→ PROBLEM REQUIREMENTS
Read through the records below and copy each line that uses the word "career".
START DATA PROVIDED
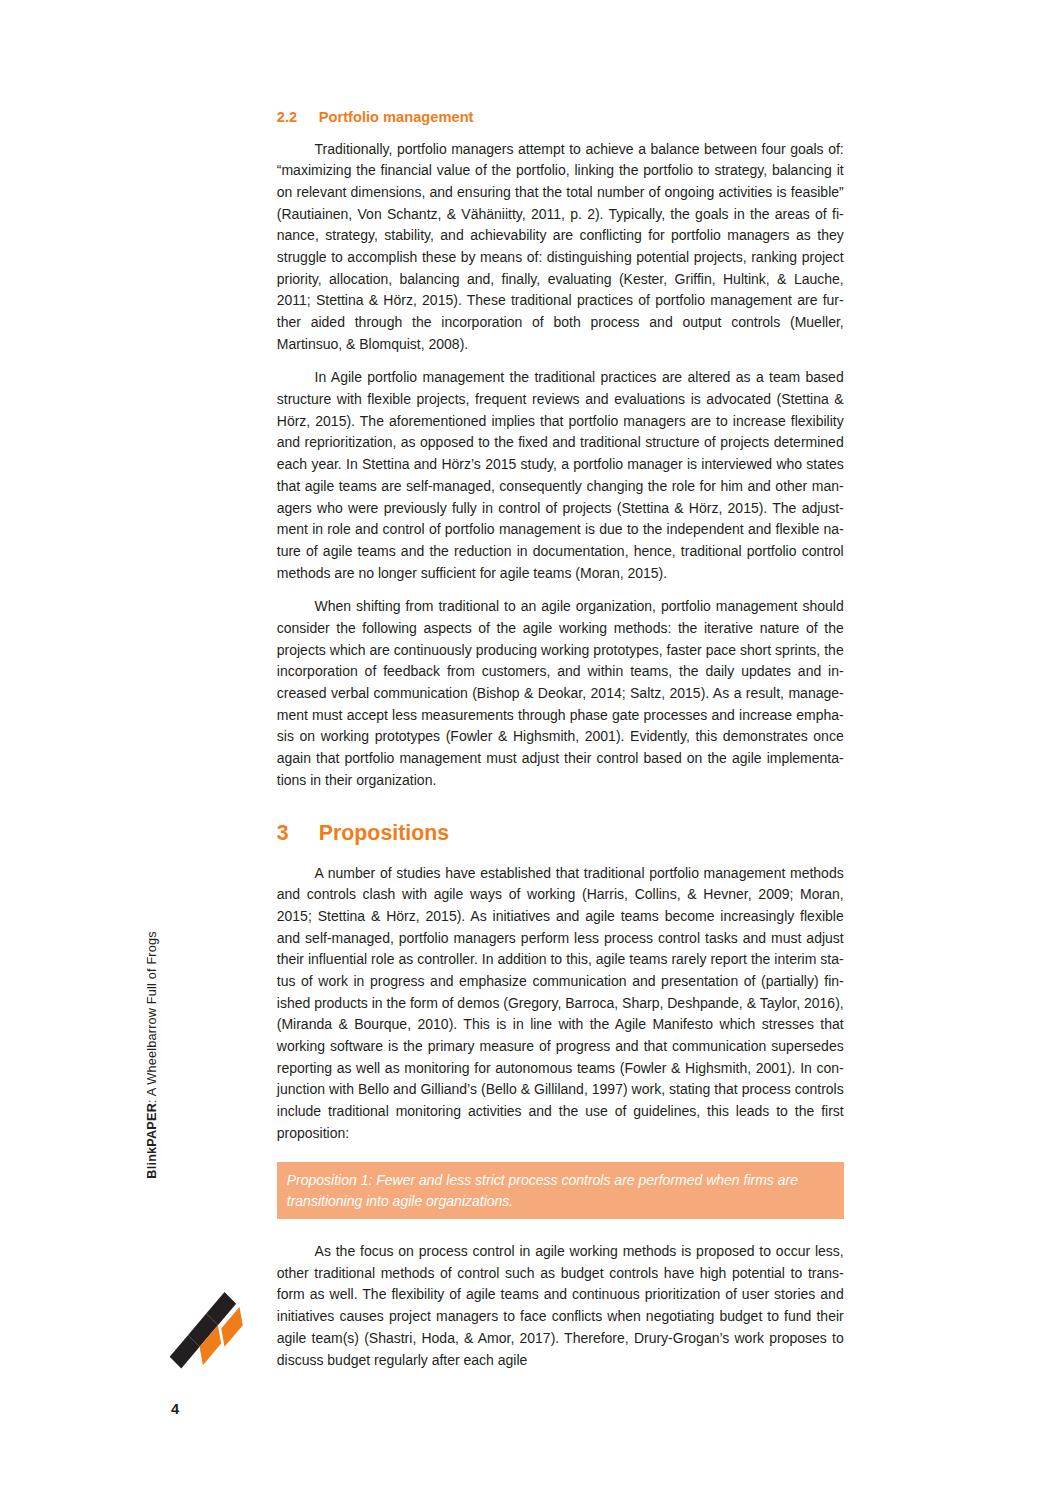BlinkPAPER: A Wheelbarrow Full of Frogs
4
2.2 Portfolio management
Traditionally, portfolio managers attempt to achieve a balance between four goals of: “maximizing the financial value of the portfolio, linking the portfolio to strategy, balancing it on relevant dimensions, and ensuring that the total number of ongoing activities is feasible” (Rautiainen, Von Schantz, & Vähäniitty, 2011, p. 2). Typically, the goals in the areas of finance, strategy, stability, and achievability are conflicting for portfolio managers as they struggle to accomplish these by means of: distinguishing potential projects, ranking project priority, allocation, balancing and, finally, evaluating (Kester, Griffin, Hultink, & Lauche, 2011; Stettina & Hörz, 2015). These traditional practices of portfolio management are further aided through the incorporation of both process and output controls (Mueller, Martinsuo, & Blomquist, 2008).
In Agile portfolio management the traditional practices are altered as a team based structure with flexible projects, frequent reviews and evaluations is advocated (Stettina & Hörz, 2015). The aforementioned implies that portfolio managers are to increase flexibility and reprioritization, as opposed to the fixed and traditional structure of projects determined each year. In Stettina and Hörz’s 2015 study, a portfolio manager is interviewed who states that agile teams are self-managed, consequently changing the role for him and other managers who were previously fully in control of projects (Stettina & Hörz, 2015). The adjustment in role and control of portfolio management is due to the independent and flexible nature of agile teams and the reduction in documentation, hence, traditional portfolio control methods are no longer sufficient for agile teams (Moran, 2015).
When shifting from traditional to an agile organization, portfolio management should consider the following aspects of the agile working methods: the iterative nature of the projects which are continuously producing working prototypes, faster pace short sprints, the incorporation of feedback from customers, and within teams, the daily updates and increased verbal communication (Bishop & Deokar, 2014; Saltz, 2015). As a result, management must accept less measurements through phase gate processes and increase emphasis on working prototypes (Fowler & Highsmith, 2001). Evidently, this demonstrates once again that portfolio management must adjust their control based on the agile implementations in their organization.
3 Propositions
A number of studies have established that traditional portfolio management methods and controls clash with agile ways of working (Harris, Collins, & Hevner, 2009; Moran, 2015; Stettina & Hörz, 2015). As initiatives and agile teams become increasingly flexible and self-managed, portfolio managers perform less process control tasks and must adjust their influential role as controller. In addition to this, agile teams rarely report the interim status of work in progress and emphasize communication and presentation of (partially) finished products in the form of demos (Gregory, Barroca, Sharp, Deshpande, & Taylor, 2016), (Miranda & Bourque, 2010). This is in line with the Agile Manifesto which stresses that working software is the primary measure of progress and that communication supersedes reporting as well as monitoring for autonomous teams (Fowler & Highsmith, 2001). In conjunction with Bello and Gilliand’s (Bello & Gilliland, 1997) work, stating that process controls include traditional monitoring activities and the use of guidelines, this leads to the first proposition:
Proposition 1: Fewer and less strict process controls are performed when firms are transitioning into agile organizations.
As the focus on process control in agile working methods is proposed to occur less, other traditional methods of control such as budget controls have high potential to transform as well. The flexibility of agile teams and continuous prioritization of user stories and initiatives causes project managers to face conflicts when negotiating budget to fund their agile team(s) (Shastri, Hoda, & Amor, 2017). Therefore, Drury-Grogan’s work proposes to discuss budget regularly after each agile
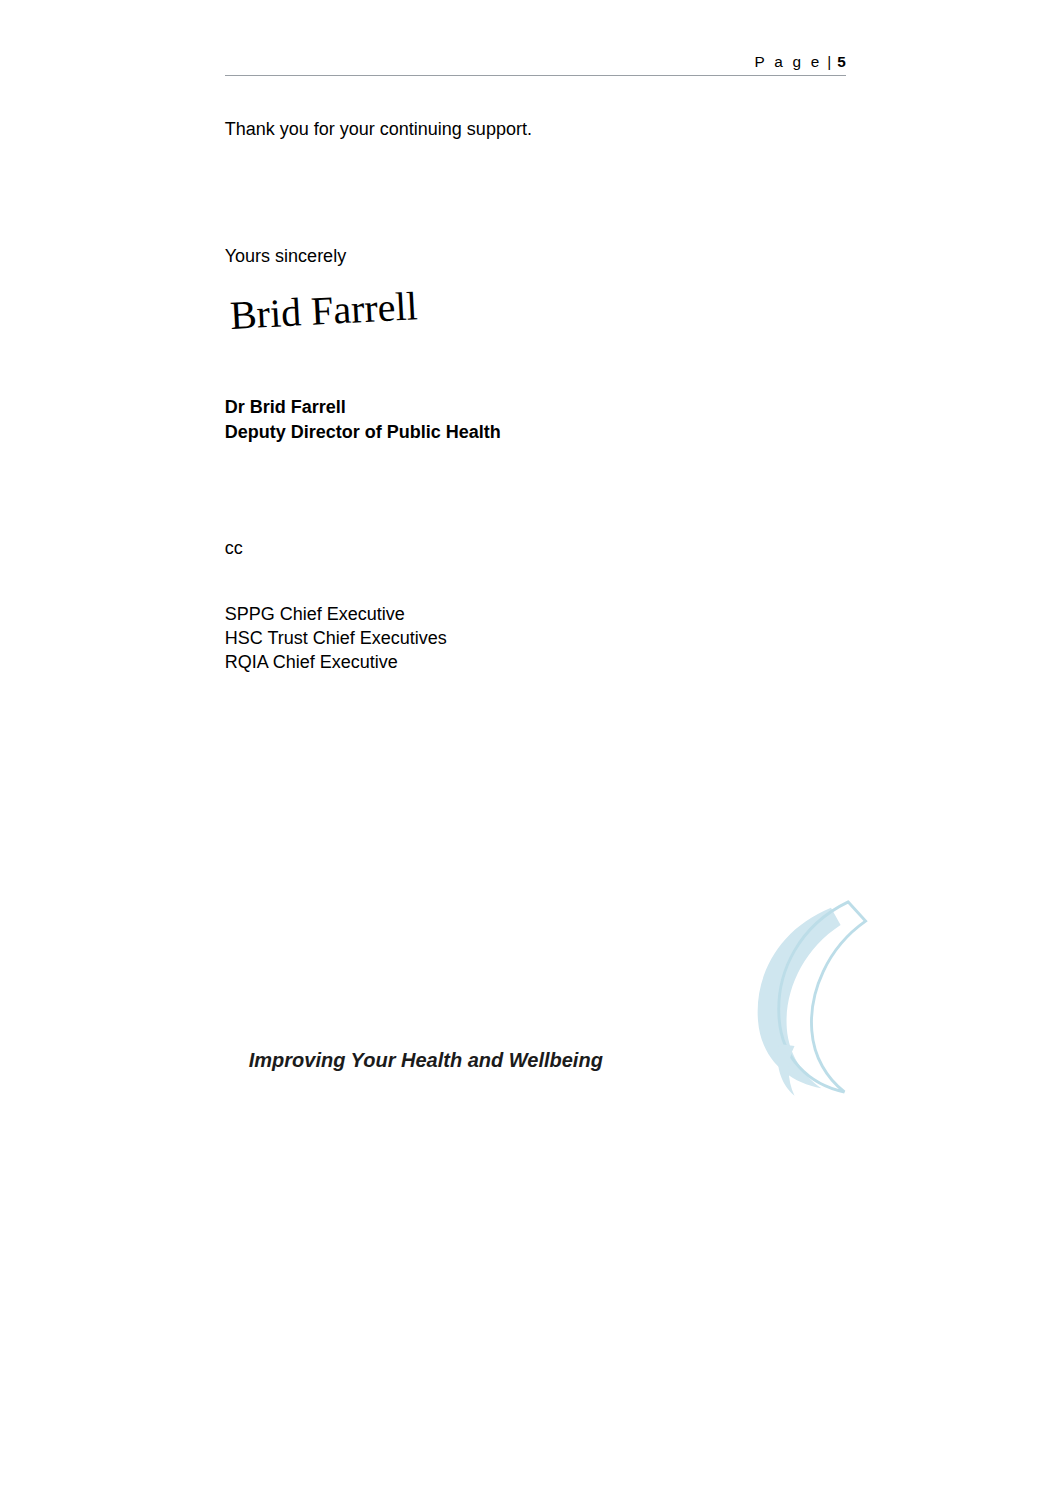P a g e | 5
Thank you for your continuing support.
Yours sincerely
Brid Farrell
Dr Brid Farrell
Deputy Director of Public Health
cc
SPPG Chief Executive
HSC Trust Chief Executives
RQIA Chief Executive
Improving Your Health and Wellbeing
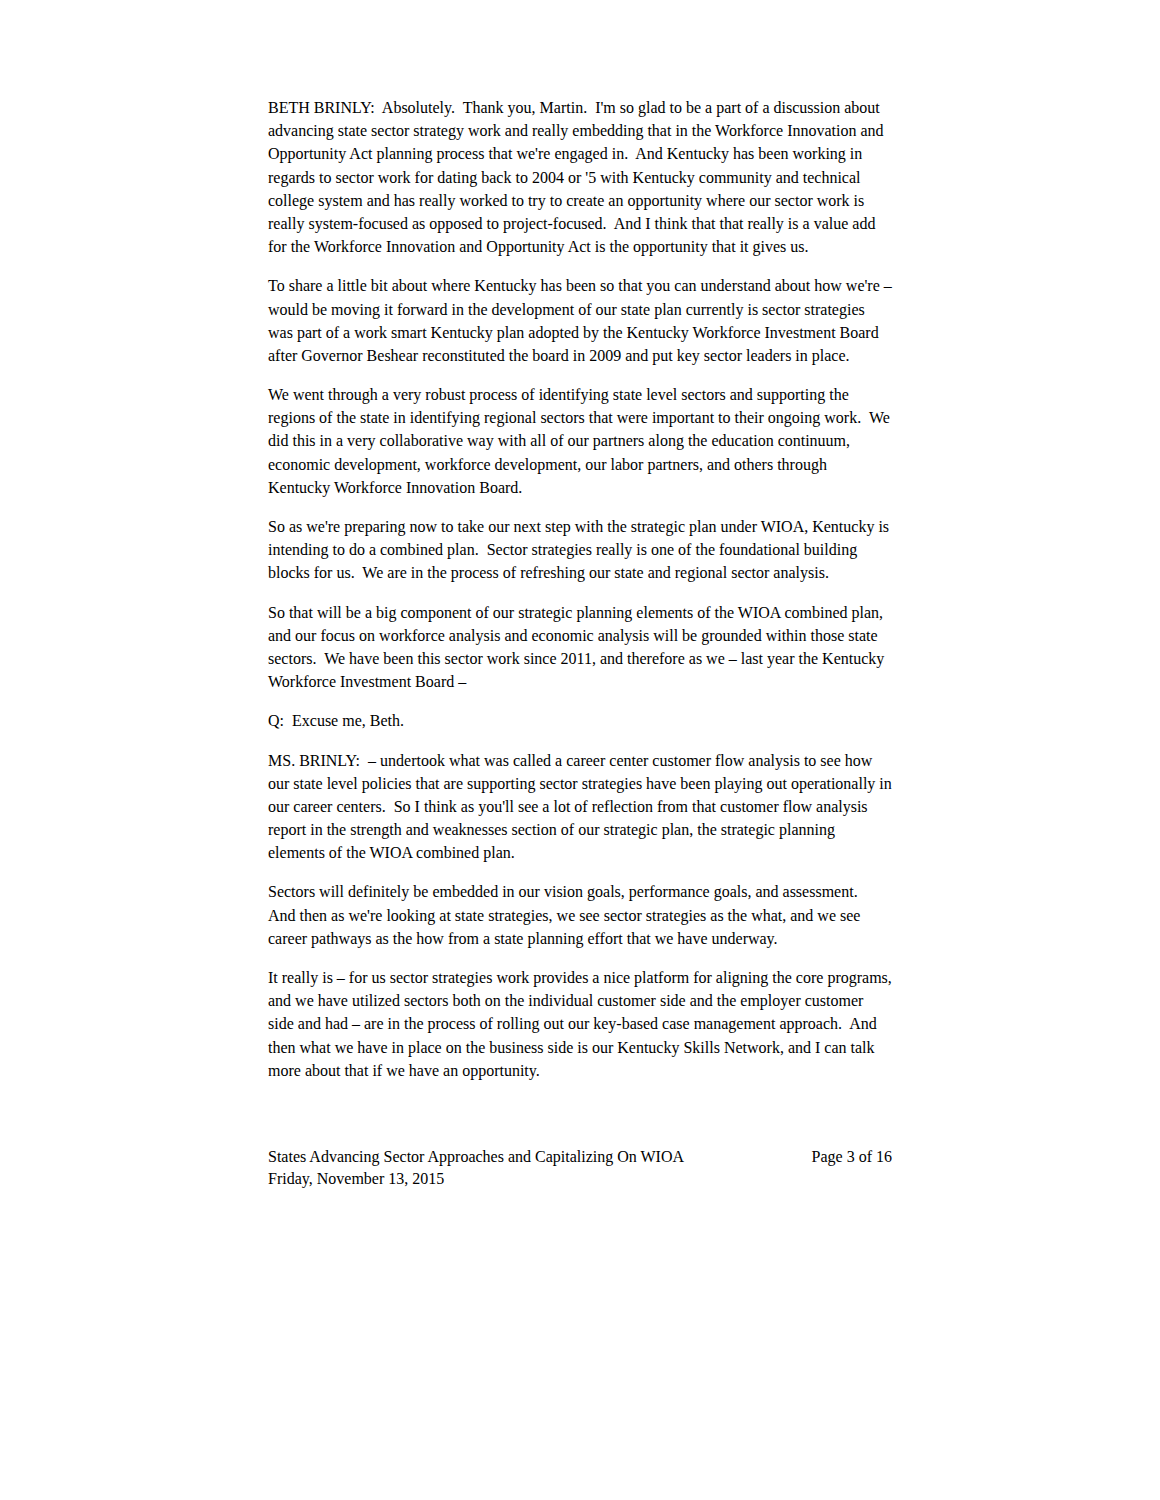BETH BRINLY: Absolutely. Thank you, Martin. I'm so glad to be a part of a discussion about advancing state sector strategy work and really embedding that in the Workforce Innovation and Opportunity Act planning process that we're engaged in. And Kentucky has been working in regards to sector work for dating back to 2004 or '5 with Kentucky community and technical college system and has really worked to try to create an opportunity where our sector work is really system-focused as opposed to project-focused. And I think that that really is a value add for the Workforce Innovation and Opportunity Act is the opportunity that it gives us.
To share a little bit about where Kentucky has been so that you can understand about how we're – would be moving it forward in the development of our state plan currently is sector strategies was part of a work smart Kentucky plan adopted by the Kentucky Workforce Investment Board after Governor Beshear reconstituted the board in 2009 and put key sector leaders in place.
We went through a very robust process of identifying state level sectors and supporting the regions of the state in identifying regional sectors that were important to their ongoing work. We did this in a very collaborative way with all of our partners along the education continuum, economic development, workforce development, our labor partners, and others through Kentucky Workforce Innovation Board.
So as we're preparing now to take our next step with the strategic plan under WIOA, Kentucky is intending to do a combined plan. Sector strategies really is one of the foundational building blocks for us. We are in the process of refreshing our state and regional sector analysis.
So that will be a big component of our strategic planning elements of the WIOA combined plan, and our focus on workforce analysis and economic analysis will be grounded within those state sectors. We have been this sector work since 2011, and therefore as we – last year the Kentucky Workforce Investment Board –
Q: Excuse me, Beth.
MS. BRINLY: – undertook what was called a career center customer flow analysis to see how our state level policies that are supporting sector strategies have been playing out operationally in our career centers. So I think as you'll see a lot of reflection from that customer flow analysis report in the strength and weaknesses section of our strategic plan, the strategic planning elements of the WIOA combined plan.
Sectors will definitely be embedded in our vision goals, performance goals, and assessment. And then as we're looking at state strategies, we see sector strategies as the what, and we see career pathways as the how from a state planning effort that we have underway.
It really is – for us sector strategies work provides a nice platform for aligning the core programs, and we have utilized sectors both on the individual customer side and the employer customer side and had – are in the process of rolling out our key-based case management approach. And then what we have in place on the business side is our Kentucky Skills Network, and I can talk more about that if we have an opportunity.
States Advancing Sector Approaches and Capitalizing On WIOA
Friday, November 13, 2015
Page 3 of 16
END DATA PROVIDED
→ WRITTEN REPLY
MS. BRINLY: – undertook what was called a career center customer flow analysis to see how our state level policies that are supporting sector strategies have been playing out operationally in our career centers. So I think as you'll see a lot of reflection from that customer flow analysis report in the strength and weaknesses section of our strategic plan, the strategic planning elements of the WIOA combined plan.
Sectors will definitely be embedded in our vision goals, performance goals, and assessment. And then as we're looking at state strategies, we see sector strategies as the what, and we see career pathways as the how from a state planning effort that we have underway.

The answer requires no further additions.